A Brief Market Update December 18
By Tim W Wood CPA, December 18, 2009
The Dow theory bullish trend confirmation that occurred earlier this year remains intact. Cyclically, the higher degree low that began at the March low also still remains intact. Longer term, I maintain, based on my data, that this is nonetheless a bear market rally. Once this rally has run its course the big surprise will be the Phase II decline and history shows us that Phase II declines are the most destructive. One reason for this is because with everyone believing that the bear market has ended, the Phase II decline takes everyone by surprise and as the realization begins to set in so does the panic.
In the first chart below I have included the Dow Jones Industrials and the Transports. From a Dow theory perspective there are no non-confirmations and all appears fine. It is the longer-term aspects of Dow theory, which are not shown on this chart, that are problematic. Those problematic issues being the traditional bull and bear market relationships and values, both of which I have written about in recent postings here.

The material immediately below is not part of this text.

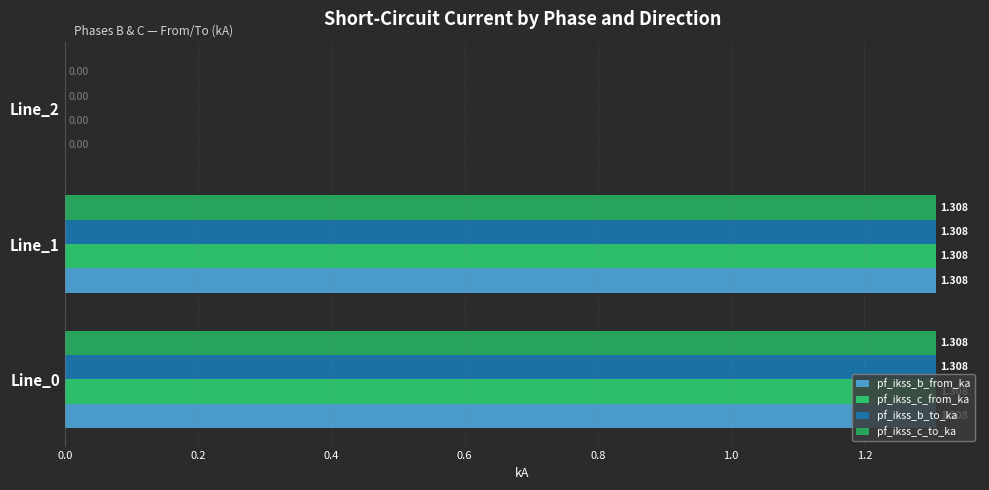

How many series are shown in this chart?

4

Next I have included a daily chart of the S&P 500 along with my Intermediate-Term Total Market Advance Decline line. The issue here is that the internals are beginning to break down in that the price action over the last 3 months has not been confirmed by this indicator. As a result, a divergence or non-confirmation has formed. These non-confirmations are not sell signals in and of themselves. Rather, they are warnings that something is not right. It is my intermediate-term Cycle Turn Indicator that I watch in order to trigger intermediate-term buy and sell signals.
In the next chart below I have included a daily chart of the S&P 500 along with my Intermediate-Term Total Market Volume Indicator. Again, the issue here is that the internals are breaking down in that the price action is not being confirmed by this volume indicator. In this case we have two divergences or non-confirmations that have together grown into an even longer-term non-confirmation. Note that the September high failed to exceed the previous high. Then, from that point, this indicator has continued to weaken even further and has recently moved to an 8 month low. As a result, an even longer-term divergence or non-confirmation has formed. Again, these non-confirmations are not sell signals in and of themselves. They are warnings that price is no longer being confirmed by the internals. It is because divergences are only warnings that I rely on my Intermediate-term Cycle Turn Indicator to trigger intermediate-term buy and sell signals.

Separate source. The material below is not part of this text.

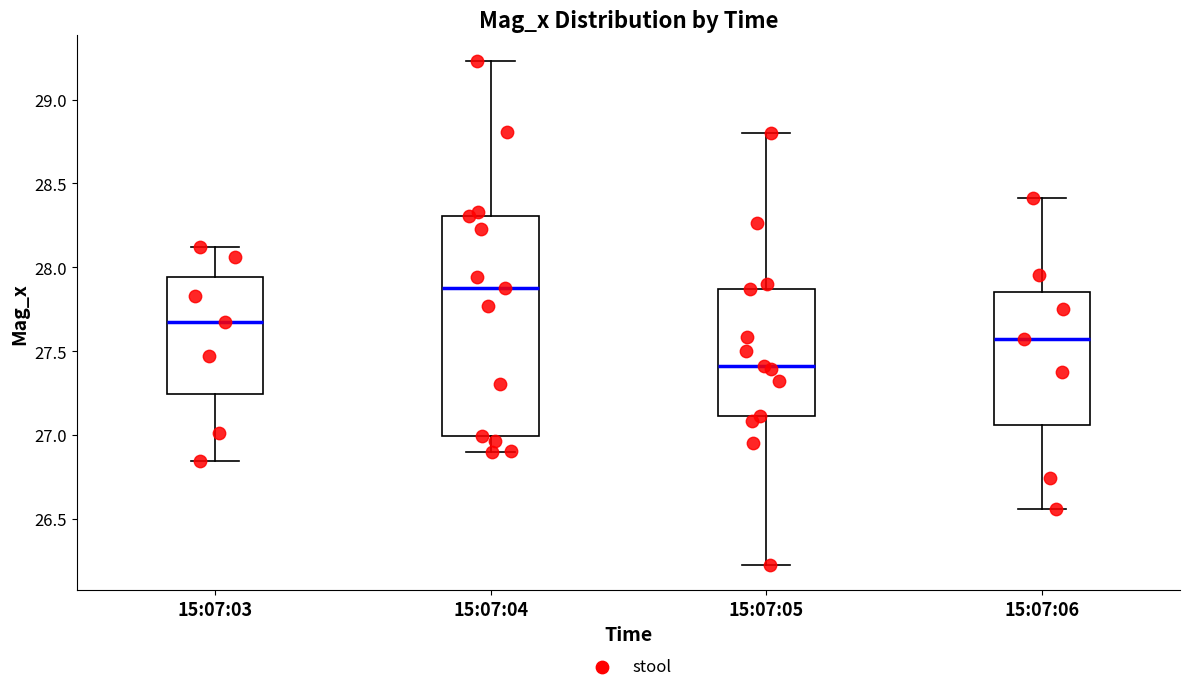

Which box has the highest median line?

15:07:04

Next I have included a chart of the Banking Index. Note that this index lead at the 2007 top and that it is now showing less relative strength than the broader market. Again, this is not in and of itself a sell signal, but yet another warning.

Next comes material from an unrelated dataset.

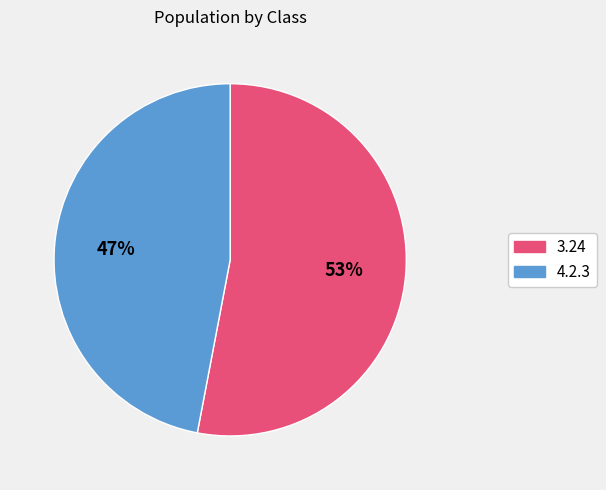

Is there a majority slice in this chart?

Yes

Next, I’ve also included a chart of the Philadelphia Housing Index and here too, we are beginning to see a softening.
My point here is that all is not well when we look beyond the surface. There are signs for those with the eyes to see them. The internals are no longer confirming the market. Banking and housing are but a couple of examples of relative weakness, which also serve as warnings. Yet, the mainstream media and politicians have the masses lulled to sleep. In my opinion this is a great disservice as it only helps to set the stage for the slaughter that will ultimately follow once the Phase II decline begins. In the meantime, the longer this bear market rally lasts, the more damaging it will ultimately be once it is over. You have been Warned!